Wavelength Grid Settings

These variables define the wavelength grid. Using a fine wavelength has no performance penalty. Click here for more more information.

Variable	Type	Rank	Dimensions	Units	Description
nlambda	Int16	0	NA	NA	Number of wavelengths
lambdamin	Float64	0	NA	nm	Minimum wavelength
lambdamax	Float64	0	NA	nm	Maximum wavelength

Weight Function Settings

These variables define the setting for the calculation of weight functions. Click here for more information.

Variable	Type	Rank	Dimensions	Units	Description
ne_wght	Int16	0	NA	NA	Number of weight function energies
np_wght	Int16	0	NA	NA	Number of weight function pitches
nphi_wght	Int16	0	NA	NA	Number of gyro-angles
emax_wght	Float64	0	NA	keV	Maximum energy of weight functions
nlambda_wght	Int16	0	NA	NA	Number of weight function wavelengths
lambdamin_wght	Float64	0	NA	nm	Minimum weight function wavelength
lambdamax_wght	Float64	0	NA	nm	Maximum weight function wavelength

Interpolation Grid Structure

The grid structure contains the definition of the 2D/3D cylindrical grid that the plasma parameters and electromagnetic fields are mapped onto.

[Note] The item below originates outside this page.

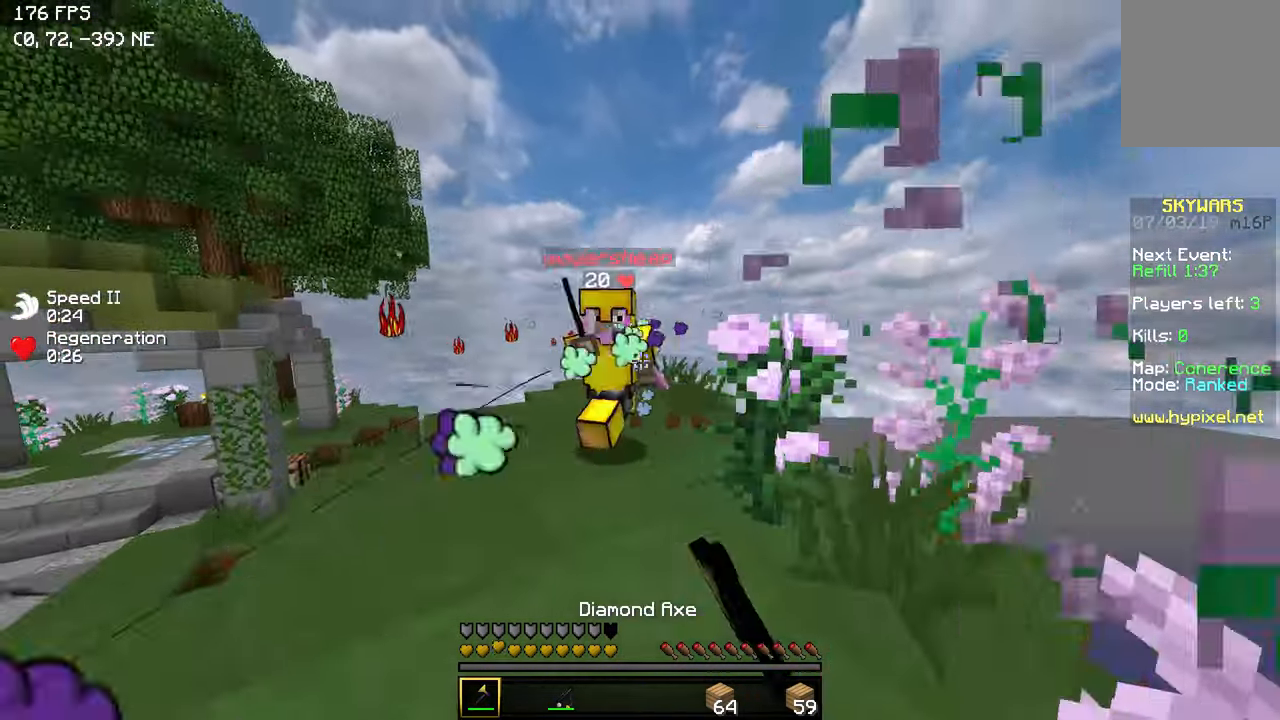
{"keys": ["d", "w"], "events": [[250, "w", "up"], [350, "d", "down"], [417, "a", "up"], [500, "w", "down"]]}
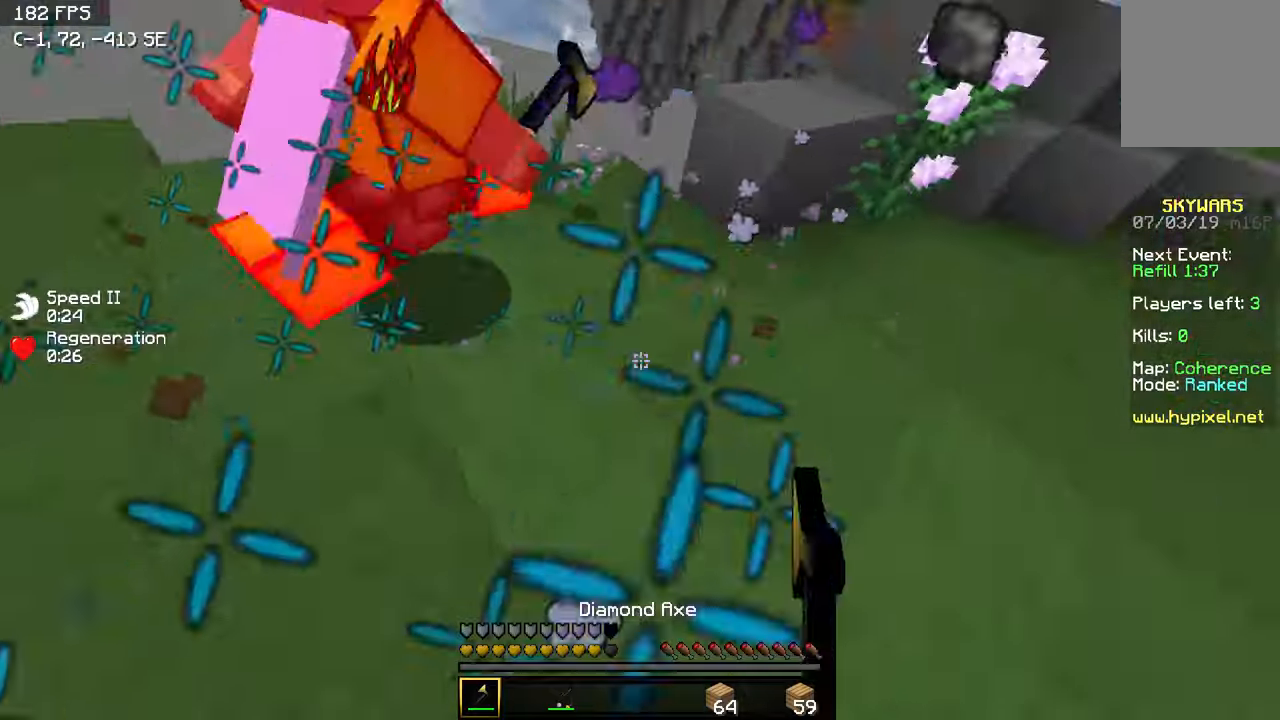
{"keys": ["d", "w"], "events": [[117, "d", "up"], [300, "d", "down"]]}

Variable	Type	Rank	Dimensions	Units	Description
nr	Int16	0	NA	NA	Number of radii
nz	Int16	0	NA	NA	Number of z values
nphi	Int16	0	NA	NA	Number of phi values (Optional)
r	Float64	1	[nr]	cm	Array of radii
z	Float64	1	[nz]	cm	Array of z values
phi	Float64	1	[nphi]	rad	Array of phi values (Optional)

Neutral Beam Geometry Structure

The nbi structure contains the neutral beam geometry. The (a)shape of the source grid and apertures take the value of 1 or 2 for a rectangular and circular respectively. Click here for more information.

Variable	Type	Rank	Dimensions	Units	Description
name	String	0	NA	NA	Name of the neutral beam
shape	Int16	0	NA	NA	Shape of the beam source grid (1 or 2)
data_source	String	0	NA	NA	Source of the neutral beam geometry
src	Float64	1	[3]	cm	Position of the source grid in machine coordinates
axis	Float64	1	[3]	NA	Direction of the beam center line
widy	Float64	0	NA	cm	Source grid half-width in the horizontal direction
widz	Float64	0	NA	cm	Source grid half-height in the vertical direction
divy	Float64	1	[3]	rad	Horizontal beam divergence
divz	Float64	1	[3]	rad	Vertical beam divergence
focy	Float64	0	NA	cm	Horizontal focal length
focz	Float64	0	NA	cm	Vertical focal length
naperture	Int16	0	NA	NA	Number of apertures
ashape	Int16	1	[naperture]	NA	Shape of the aperture(s) (1 or 2)
awidy	Float64	1	[naperture]	cm	Half-width of the aperture(s)
awidz	Float64	1	[naperture]	cm	Half-height of the aperture(s)
aoffy	Float64	1	[naperture]	cm	Horizontal (y) offset of the aperture(s) relative to the +x aligned beam centerline
aoffz	Float64	1	[naperture]	cm	Vertical (z) offset of the aperture(s) relative to the +x aligned beam centerline
adist	Float64	1	[naperture]	cm	Distance from the center of the beam source grid to the aperture(s) plane

Fields Structure

This structure contain the electromagnetic fields mapped onto the interpolation grid. Click here for more information.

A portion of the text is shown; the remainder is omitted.